ACTION ITEM>
Reproduce the entries shown below only from the line with "easy to get at." down to the line with "No press like bad press?", keeping both end lines and copying each one exactly.

Stored data entries
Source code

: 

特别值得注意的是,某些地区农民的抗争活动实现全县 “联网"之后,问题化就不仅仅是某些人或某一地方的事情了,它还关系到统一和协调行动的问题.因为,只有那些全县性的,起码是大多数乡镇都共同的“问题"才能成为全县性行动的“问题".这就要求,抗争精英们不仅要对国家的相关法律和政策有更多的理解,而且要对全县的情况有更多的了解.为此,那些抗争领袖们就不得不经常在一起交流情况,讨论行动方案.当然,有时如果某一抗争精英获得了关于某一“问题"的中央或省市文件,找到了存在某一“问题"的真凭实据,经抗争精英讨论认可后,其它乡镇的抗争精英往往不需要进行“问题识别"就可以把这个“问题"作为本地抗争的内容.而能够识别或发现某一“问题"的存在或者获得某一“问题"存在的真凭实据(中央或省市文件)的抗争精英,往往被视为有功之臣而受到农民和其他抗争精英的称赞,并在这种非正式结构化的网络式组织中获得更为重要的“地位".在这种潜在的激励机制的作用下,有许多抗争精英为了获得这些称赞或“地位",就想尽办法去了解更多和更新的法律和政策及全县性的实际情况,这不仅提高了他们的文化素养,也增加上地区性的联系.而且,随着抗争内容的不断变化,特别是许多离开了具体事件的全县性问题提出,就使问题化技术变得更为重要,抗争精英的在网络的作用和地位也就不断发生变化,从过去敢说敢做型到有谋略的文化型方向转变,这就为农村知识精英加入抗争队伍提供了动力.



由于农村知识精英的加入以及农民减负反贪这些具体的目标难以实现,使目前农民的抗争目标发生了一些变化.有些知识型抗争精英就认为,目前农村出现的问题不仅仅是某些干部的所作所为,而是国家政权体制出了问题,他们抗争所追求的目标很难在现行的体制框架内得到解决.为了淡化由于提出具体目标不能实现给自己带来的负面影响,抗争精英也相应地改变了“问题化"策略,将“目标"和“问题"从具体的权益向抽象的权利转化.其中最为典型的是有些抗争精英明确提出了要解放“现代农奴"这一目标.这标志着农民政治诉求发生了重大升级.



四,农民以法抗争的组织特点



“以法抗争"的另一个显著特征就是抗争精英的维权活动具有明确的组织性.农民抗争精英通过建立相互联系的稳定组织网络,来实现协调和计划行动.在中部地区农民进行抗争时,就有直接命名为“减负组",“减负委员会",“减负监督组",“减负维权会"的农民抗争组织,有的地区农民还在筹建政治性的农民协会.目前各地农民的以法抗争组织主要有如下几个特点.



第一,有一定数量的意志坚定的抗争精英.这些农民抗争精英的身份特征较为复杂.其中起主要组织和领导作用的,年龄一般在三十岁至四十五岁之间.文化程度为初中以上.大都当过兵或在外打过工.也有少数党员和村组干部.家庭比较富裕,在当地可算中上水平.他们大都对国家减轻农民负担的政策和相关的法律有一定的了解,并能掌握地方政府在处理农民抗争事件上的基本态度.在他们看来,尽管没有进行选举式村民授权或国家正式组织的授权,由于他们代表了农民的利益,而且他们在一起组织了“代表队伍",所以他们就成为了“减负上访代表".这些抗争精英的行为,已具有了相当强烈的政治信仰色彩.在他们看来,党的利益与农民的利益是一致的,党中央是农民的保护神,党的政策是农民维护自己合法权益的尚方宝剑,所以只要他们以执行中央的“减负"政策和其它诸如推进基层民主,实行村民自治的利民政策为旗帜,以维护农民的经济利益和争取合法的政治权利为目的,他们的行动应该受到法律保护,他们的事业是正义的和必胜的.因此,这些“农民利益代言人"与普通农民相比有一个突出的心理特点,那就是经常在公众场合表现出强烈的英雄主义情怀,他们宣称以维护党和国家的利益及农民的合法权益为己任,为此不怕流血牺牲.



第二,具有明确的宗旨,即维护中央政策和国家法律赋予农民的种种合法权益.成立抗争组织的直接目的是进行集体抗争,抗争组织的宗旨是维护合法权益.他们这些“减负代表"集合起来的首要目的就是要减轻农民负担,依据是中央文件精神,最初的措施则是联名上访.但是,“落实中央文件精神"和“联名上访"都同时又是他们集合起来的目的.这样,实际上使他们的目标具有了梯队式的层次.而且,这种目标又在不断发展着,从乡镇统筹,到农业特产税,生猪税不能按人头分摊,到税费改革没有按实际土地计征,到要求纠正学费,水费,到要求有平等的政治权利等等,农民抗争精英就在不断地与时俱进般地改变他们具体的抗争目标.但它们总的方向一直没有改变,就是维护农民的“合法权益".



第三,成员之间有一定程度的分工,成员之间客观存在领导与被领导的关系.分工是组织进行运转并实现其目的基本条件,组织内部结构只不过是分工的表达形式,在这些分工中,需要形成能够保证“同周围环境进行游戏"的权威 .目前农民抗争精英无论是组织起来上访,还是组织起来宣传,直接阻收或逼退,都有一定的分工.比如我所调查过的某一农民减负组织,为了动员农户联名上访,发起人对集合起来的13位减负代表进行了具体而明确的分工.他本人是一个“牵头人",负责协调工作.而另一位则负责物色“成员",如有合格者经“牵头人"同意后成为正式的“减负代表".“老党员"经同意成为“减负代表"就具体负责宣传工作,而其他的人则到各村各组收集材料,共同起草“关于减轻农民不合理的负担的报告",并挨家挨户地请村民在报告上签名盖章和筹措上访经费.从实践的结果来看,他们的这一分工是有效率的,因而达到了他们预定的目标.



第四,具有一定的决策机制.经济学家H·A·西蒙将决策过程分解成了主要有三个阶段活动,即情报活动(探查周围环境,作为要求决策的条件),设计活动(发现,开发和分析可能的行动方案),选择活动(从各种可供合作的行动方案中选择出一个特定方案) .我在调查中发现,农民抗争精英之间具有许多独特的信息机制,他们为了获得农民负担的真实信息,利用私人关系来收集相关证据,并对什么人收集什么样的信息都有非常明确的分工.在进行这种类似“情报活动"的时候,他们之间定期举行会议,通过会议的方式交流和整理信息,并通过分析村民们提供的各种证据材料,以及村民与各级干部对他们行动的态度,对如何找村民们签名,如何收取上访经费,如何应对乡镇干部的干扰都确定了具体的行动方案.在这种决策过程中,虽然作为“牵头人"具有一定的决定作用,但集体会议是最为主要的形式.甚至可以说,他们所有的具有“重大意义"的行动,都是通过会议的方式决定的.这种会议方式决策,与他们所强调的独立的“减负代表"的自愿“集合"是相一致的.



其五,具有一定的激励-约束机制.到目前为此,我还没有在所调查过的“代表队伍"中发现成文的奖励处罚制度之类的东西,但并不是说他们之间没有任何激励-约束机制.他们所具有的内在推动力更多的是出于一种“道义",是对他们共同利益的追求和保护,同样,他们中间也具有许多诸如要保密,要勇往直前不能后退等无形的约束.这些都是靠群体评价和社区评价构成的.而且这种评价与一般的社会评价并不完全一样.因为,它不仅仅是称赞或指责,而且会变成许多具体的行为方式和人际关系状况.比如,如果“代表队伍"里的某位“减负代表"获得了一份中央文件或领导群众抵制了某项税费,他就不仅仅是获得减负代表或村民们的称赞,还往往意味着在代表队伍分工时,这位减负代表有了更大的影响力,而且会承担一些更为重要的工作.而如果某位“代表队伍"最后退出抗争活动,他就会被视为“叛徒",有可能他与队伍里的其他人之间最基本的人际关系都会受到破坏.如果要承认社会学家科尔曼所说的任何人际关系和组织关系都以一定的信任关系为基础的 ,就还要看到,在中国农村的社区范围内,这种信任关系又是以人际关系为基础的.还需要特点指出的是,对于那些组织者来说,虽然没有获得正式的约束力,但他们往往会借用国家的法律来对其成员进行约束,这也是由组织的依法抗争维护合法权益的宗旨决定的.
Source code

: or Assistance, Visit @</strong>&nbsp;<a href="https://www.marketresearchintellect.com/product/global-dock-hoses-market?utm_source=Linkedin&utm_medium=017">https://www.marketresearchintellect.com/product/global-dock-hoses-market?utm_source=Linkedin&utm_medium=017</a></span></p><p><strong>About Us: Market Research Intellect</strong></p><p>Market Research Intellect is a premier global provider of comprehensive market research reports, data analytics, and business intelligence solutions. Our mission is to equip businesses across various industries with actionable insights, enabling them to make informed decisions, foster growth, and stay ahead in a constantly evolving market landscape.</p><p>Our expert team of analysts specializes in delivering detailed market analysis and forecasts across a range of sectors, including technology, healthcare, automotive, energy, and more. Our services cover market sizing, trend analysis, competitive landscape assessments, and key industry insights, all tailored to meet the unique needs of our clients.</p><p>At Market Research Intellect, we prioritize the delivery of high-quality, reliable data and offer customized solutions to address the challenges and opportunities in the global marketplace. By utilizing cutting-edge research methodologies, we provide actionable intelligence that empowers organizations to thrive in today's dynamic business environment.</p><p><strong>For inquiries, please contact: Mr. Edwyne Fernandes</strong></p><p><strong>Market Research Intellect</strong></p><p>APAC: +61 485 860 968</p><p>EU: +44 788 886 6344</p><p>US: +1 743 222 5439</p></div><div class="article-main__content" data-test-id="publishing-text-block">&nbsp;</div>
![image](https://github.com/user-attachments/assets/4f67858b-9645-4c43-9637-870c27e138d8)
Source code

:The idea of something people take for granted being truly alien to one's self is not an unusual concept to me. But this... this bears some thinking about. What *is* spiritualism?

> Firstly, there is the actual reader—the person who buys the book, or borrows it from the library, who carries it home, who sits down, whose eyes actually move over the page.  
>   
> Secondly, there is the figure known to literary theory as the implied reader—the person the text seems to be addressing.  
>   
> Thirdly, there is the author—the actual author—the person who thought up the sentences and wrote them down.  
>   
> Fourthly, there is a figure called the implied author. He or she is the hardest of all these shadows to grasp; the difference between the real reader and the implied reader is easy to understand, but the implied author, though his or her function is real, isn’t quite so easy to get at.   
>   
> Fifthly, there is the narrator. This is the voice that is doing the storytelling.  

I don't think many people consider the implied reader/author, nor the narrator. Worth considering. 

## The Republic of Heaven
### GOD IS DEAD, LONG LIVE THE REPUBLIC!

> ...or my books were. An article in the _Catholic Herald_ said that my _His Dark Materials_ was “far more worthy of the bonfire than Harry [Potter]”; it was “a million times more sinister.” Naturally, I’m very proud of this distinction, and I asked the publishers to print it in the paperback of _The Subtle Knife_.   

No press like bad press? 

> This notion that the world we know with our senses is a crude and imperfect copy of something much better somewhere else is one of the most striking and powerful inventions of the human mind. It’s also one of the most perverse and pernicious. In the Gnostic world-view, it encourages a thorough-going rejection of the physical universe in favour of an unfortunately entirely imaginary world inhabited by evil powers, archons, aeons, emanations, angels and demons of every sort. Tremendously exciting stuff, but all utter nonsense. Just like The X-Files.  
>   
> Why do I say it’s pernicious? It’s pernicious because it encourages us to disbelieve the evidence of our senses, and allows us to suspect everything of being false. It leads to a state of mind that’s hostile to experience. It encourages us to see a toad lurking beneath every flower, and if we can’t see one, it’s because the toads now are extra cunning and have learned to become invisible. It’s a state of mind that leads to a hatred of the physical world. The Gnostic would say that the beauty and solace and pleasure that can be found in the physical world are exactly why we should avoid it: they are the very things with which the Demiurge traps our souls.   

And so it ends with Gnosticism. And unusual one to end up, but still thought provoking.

TASK RESPONSE>
> Fourthly, there is a figure called the implied author. He or she is the hardest of all these shadows to grasp; the difference between the real reader and the implied reader is easy to understand, but the implied author, though his or her function is real, isn’t quite so easy to get at.   
>   
> Fifthly, there is the narrator. This is the voice that is doing the storytelling.  

I don't think many people consider the implied reader/author, nor the narrator. Worth considering. 

## The Republic of Heaven
### GOD IS DEAD, LONG LIVE THE REPUBLIC!

> ...or my books were. An article in the _Catholic Herald_ said that my _His Dark Materials_ was “far more worthy of the bonfire than Harry [Potter]”; it was “a million times more sinister.” Naturally, I’m very proud of this distinction, and I asked the publishers to print it in the paperback of _The Subtle Knife_.   

No press like bad press? 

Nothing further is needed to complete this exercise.